Koltuğunun altında çırpınan sersemlemiş bir tavukla metronun kapısı tam kapanırken aradan sıvışarak telaşla içeri dalan ve takip edilip edilmedini kontrol eder gibi penceren hala dışarı bakınan bu kısa boylu, şişman, başının üstündeki belli ki yıllarca özensizce düzenlenen saçları belirgin bir şekilde seyrekleşmiş, tıraşı uzamış, üstelik üzerinde kanları hala kurumamış bir önlük bulunan bu adam metronun seyrek ve sakin yolcuları arasında gerçeküstü bir etki yarattı.
Bu etkinin, ancak oturup havadaki oksijenden bir iki rahat nefes çekebildikten sonra farkında oldular ve bir süre birbirlerine baktıktan sonra çevrelerindeki insanların tepkilerini anlamak için yüzlerine baktıklarında “ne bakıyonuz lan, hiç mi bilmemne görmediniz” demek istediğini zanneden insanların hemen bakışlarını kaçırdıklarını ama yine de arada meraklarına yenilerek bu muhtemel delinin üzerlerine saldırma riskine rağmen çaktırmadan bakmaya çalıştıklarını fark ederek rahatladılar. Ve edindikleri bu harkülade zihinle çevreyi incelemeye koyuldular. İşte hemen yan koltukta kendilerinden habersiz dalgın dalgın bir fizik makalesi okuyan genç o an ne güzel bir tesadüf olmuştu.
Bir derginin hatta yazının ne olduğu hakkında daha önce hiçbir fikri dahi bulunmayan tavuk, şimdi nasılsa İsmail ile kurduğu bu zihinsel birlik ile yazılanları okuyabiliyor ve onunla birlikte anlayabiliyor, yorumlayabiliyorlardı.

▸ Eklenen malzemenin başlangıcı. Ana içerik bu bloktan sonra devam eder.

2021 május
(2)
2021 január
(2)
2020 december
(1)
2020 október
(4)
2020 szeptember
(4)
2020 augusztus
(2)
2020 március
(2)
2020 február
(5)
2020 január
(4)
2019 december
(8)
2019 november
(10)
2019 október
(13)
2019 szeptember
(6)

Tavuklar için uyumak ile uyanıklık arasında pek fark yoktu. Herşey hep bir rüya gerçekliğinde, soyut ve derindi, bazen stres ve heyecan belki bu rüyayı bölüyordu ama zihinleri yine de düz bir vadide süzülen nehir gibi devam ediyordu yoluna. Oysa insanın yüksek coğrafyasında aklı sık sık yüksek kayalardan sıçrıyor, bir o yana bir bu yana savruluyordu. Rüyaların soyutluğunda değil uyanıklığın dünyasında tek tek nesnelerin farkındalığıyla bir o nesneden bir bu nesneye geçiyordu akılları.
İsmail biraz farklıydı. Onun bu sürekli sakinliği, dalgınlığı, sanki bir dağın çok yükseklerinde kaynağından çıkmış ama o yolculuğa hiç girişmemiş, hemen oracıktaki Tibetli rahiplerle bir ateşin başında bağdaş kurmuş kafa dinleyen ve buharlaşmayı tercih eden bir su damlası gibiydi. Peki peki, ya da şöyle diyelim, İsmail i tam olarak anlamak pek mümkün olmuyordu. İşte ikisini birbirine bağlayıveren şey o dalgınlık anlarının en derinlerinden birisi olmalıydı. Şimdi de bu iki tür zihin birleştiğinde sanki Alplerin zirvelerinden dökülen bulutlar oluyorlardı. Ya da öyle bişey işte.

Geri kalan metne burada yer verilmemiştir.